Work request: Leave out the pictures and restate every entry word for word.

Records to use:

= = = =

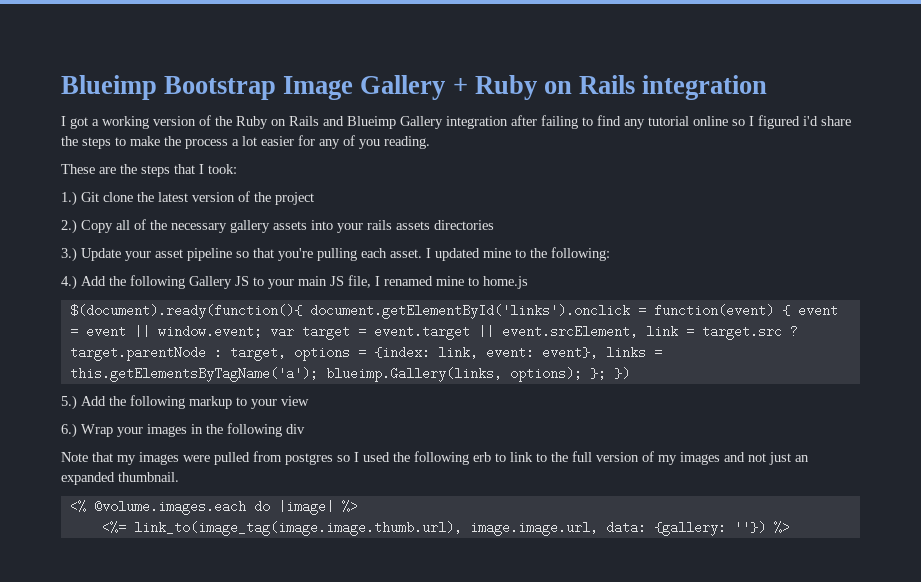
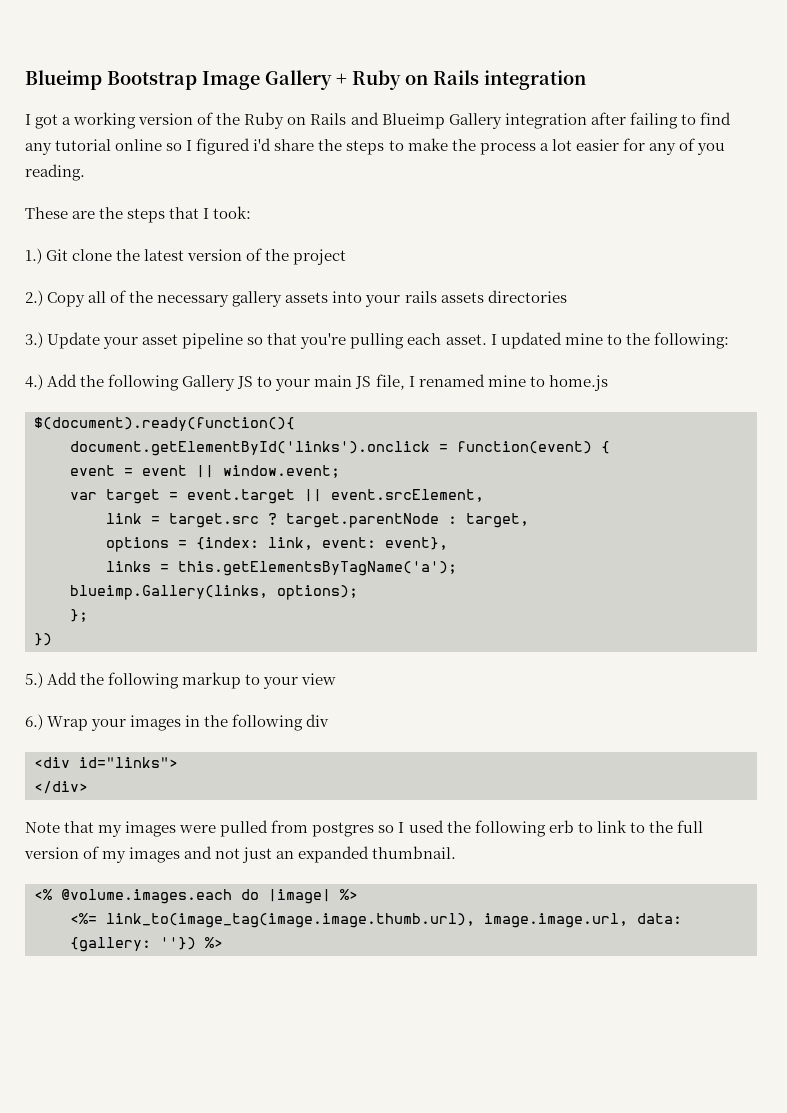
(302, 311) none -> (295, 424) //
(790, 310) none -> (610, 447) //
(262, 331) none -> (340, 471) //
(638, 331) none -> (484, 495) //
(286, 353) none -> (529, 520) //
(598, 352) none -> (448, 543) //
(318, 374) none -> (457, 568) //
(582, 374) none -> (358, 592) //
(606, 373) none -> (88, 615) //
(305, 429) none -> [34,757,178,768] [34,781,88,794] // <div id="links"> // </div>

= = = =

Result for this exercise:
(302, 311) none -> (295, 424) //
(790, 310) none -> (610, 447) //
(262, 331) none -> (340, 471) //
(638, 331) none -> (484, 495) //
(286, 353) none -> (529, 520) //
(598, 352) none -> (448, 543) //
(318, 374) none -> (457, 568) //
(582, 374) none -> (358, 592) //
(606, 373) none -> (88, 615) //
(305, 429) none -> [34,757,178,768] [34,781,88,794] // <div id="links"> // </div>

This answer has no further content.